Nevertheless, it was a very efficient service, and no bill at the end of it. Some years ago my friend Di was staying with me. She was over from Canada along with her six-year-old son Alex. We had been to Alnwick Castle for the day, and on our way home Alex began to feel unwell. I pulled into a layby to have a look at him, and it was clear that he was suffering from an extreme and serious form of hay fever or allergy. His face was swollen and he was having trouble breathing. I told his mother that I thought he should see a pediatrician at once, and I drove straight on to Newcastle General. By the time we got there Alex was really ill, but within an hour the duty pediatrician had completely sorted him out. I always remember the expression of wonderment and gratitude on Di’s face when she got out her credit card and tried to pay. The doctor just shook his head, and told her that Alex was a guest in our country, and therefore he was covered by our NHS and he should just enjoy the rest of his time here. Of course the NHS is not without its faults, but in the scheme of things they do a wonderful job and I remain abundantly grateful. Billions of us would not be here without it.
Contrast this with Tuesday, when one of the feline contingent of our family had to see the vet because she wouldn’t stop sneezing. Excellent service too of course, but it doesn’t half hit the old wallet. She (Molly) saw Andy down in Prudhoe, and he gave her one of those magic injections that only cat owners understand, because there doesn’t seem to be an equivalent for any other living species, including dogs and humans. You take a sick cat to the vet, they get an injection into the scruff of the neck which makes them squeak somewhat, but then two hours later they’re bouncing about with abandon.
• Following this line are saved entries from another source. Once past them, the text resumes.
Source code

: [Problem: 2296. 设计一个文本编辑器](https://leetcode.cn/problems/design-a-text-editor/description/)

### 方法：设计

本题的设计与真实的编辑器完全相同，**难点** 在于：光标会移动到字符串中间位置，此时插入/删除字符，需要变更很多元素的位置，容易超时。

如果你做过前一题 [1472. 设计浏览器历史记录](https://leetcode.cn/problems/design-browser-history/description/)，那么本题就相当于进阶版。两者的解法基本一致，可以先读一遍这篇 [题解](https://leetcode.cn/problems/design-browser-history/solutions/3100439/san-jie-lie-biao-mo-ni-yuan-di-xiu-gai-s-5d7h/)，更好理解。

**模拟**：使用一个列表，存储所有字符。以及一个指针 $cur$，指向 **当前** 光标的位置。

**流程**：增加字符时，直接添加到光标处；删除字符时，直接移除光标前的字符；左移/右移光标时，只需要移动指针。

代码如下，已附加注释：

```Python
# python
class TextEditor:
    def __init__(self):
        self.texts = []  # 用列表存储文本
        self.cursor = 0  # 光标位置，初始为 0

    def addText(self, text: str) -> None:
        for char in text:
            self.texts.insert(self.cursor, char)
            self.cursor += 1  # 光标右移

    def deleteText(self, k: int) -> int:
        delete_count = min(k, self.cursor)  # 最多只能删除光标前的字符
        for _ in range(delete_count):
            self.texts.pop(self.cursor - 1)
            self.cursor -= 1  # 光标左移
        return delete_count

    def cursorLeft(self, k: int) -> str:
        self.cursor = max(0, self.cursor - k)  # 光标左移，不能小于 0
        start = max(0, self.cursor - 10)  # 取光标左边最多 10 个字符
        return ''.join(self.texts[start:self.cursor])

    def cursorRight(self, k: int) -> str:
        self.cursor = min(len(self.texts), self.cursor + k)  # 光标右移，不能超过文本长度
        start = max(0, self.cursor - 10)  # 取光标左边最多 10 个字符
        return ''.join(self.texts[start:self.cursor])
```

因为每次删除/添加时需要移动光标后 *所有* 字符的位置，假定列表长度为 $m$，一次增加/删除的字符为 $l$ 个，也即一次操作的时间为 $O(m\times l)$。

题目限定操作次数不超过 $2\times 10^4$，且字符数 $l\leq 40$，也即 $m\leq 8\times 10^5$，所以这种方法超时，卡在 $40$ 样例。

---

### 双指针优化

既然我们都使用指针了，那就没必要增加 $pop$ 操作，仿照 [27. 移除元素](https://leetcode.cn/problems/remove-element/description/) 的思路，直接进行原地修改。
This was the case with Molly, but then just as she stopped sneezing another cat immediately started up, so we’re trailing back to see Andy again today – all at £36 a pop.
Mum will be 93 in two weeks time. She does very well, but she can’t manage technical stuff anymore, things like recording TV programmes on her planner, or working the DVD player. We were on one of our regular trips to Marks and Spencer’s in Hexham last weekend, and were on our way back through the shop after doing our food shopping. As you walk away from the food hall past the café, there’s a large interactive monitor mounted on a stand just to your left. It’s been there for ages, but Mum noticed it for the first time on Saturday.
“What’s that for?”
“Ahhh, look I’ll show you.” I picked up the nearest garment to hand, which was a child’s dress. I took the ticket and scanned it on the monitor. “You see, all you have to do is scan it here, and it tells you what it is, the price, and what you can buy that’ll go with it. Also,” I went on, “if you press this you can see the model actually wearing it and walking up and down.”
Sixty seconds later Mum had mastered this piece of electronic gadgetry completely. An hour later she was still there, jabbing the interactive plasma with her finger.
“Just let me see how much these trousers are. Oh, they say that top goes with it, can you go and see if you can find it. Look Tam, if you press this it goes on to full screen. Have you seen Tammy, you’re not watching, look……” I’m just bewildered as to how M & S found the time to film so many children and adults modelling every last stitch of clothing in their line. OK, I’m not sure if it actually is every single item, because the afternoon wasn’t long enough to test children’s togs and menswear, but let me tell you, every thread of ladies gear is included, from winter coats to knickers. I have mounds of evidence to back up my claim. Mum scanned every last one. We rolled home at 6pm.